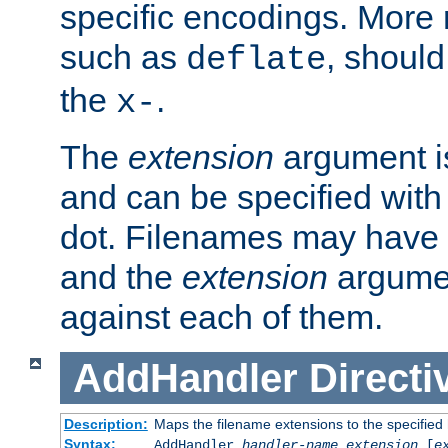
specific encodings. More 
such as
, should
deflate
the
.
x-
The
extension
argument is
and can be specified with 
dot. Filenames may have
and the
extension
argumen
against each of them.
AddHandler
Directi
Description:
Maps the filename extensions to the specified
Syntax:
AddHandler
handler-name
extension
[
e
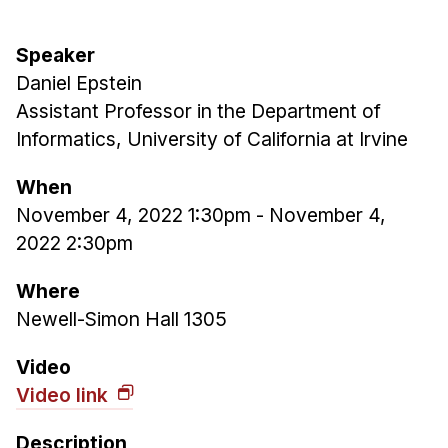
Admissions
Tuition & Financial Aid
Speaker
MHCI FAQ
Daniel Epstein
Accelerated Master's
Assistant Professor in the Department of
Informatics, University of California at Irvine
HCI Undergraduate Programs
B.S. in HCI
When
November 4, 2022 1:30pm
-
November 4,
Admissions
2022 2:30pm
Curriculum
Additional Major in HCI
Where
Newell-Simon Hall 1305
Admissions
Minor in HCI
Video
Video link
HCI Concentration
Description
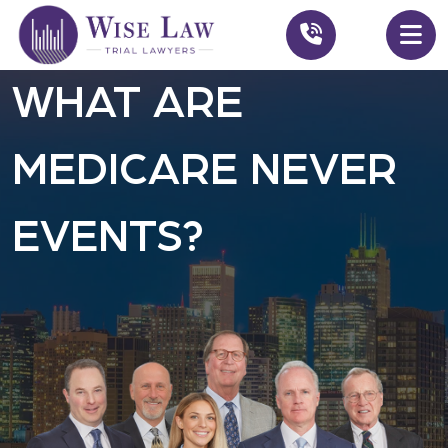
WHAT ARE
MEDICARE NEVER
EVENTS?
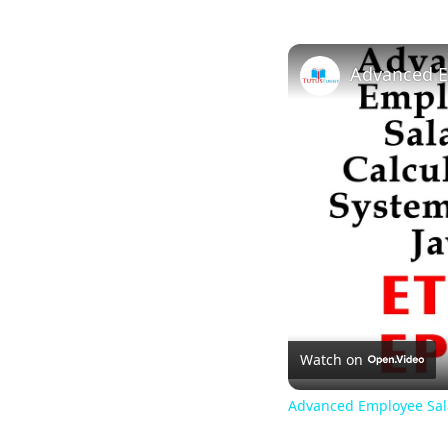
Watch on
Advanced Employee Sala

+++

▸ What to work on
Report every line in the items above that contains the word "specified". Matching is case-sensitive, so a line counts only if the capitalization is identical.

▸ Task answer
and can be specified with 
Maps the filename extensions to the specified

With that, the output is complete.